+++ TEXTAUSZUG

Beitrag von gerdnix » 24.11.2005, 18:49

ich glaube das der überlebenswille des pferdes das bewirkt was du meinst,ich bin der meinung,also ich für mich ,das letzt endlich das pferd entscheidet ob es ihn an den kragen geht oder nicht.bekannter von mir hatte einen sehr gut ausgebildeten traber,dominaz war ganz klar bei seinen besitzer,bis eines tages das pferd sich in der halle so erschreckt hat das über die bande springend sich in sicherheit bracht der bekannte hatte kein chance was dagegen zu tun,danch als sich das pferd wieder beruhigt hatte war es wieder das alte.deswegen sag ich für mich 100%ig kann ich mich nicht darauf verlassen das es mir vertraut,es hat eben sein instinkte und ich muß damit leben,ich kann bloß versuchen seine fluchtinstinkte zu minnimieren.doch es bleibt ein fluchttier.also du bist nicht der einzigste der so erfahrungen macht,flash ist wenn irgenwo in seiner nähe was zicht was er nicht einordnen kann, auch immer soweit als ob ihn jemand den hals durchscheiden will,in den staaten hab ich erlebt wie mein pferd plötzlich 3 meter seitlich stand von dem weg wo wir ritten weil ne schlange sich gemeldet hat zu wort ohne westernsattel wer ich wohl nicht mitgekommen bei dem satz.

++++++
+++ EINTRÄGE IM DATENSATZ

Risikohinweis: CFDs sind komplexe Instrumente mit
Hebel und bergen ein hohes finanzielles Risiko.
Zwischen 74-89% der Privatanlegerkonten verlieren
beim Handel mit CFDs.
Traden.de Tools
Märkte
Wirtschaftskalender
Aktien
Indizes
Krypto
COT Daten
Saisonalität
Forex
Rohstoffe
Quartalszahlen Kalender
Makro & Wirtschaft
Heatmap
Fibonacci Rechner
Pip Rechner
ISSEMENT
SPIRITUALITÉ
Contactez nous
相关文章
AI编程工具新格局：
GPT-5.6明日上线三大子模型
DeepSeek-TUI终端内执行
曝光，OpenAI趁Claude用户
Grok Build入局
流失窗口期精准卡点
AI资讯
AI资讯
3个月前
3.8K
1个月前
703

++++++

▶ ZIEL DER ÜBUNG: Fassen Sie den Absatz im Forenbeitrag, der mit „ich glaube das der überlebenswille“ beginnt, als kurze Stichpunktliste zusammen. Behalten Sie dabei die wichtigsten Aussagen bei. Das Material wird hier nicht gebraucht.

▶ LÖSUNG:
- Laut gerdnix bewirkt der Überlebenswille des Pferdes das Beschriebene. Letztlich entscheidet das Pferd selbst, ob es ihm an den Kragen geht.
- Ein Bekannter hatte einen sehr gut ausgebildeten Traber, bei dem die Dominanz klar beim Besitzer lag.
- Eines Tages erschrak dieses Pferd in der Halle so sehr, dass es sich mit einem Sprung über die Bande in Sicherheit brachte. Der Bekannte konnte nichts dagegen tun.
- Als es sich beruhigt hatte, war es wieder wie vorher.
- Deshalb kann sich gerdnix nicht zu 100 % darauf verlassen, dass das Pferd vertraut. Es hat seine Instinkte, die Fluchtinstinkte lassen sich nur zu minimieren versuchen, und es bleibt ein Fluchttier.
- Der Angesprochene ist nicht der Einzige mit solchen Erfahrungen.
- Flash reagiert, wenn sich in seiner Nähe etwas regt, das er nicht einordnen kann, als wolle ihm jemand den Hals durchschneiden.
- In den Staaten stand das Pferd plötzlich drei Meter seitlich vom Weg, weil sich eine Schlange bemerkbar machte. Ohne Westernsattel wäre gerdnix bei diesem Satz wohl nicht mitgekommen.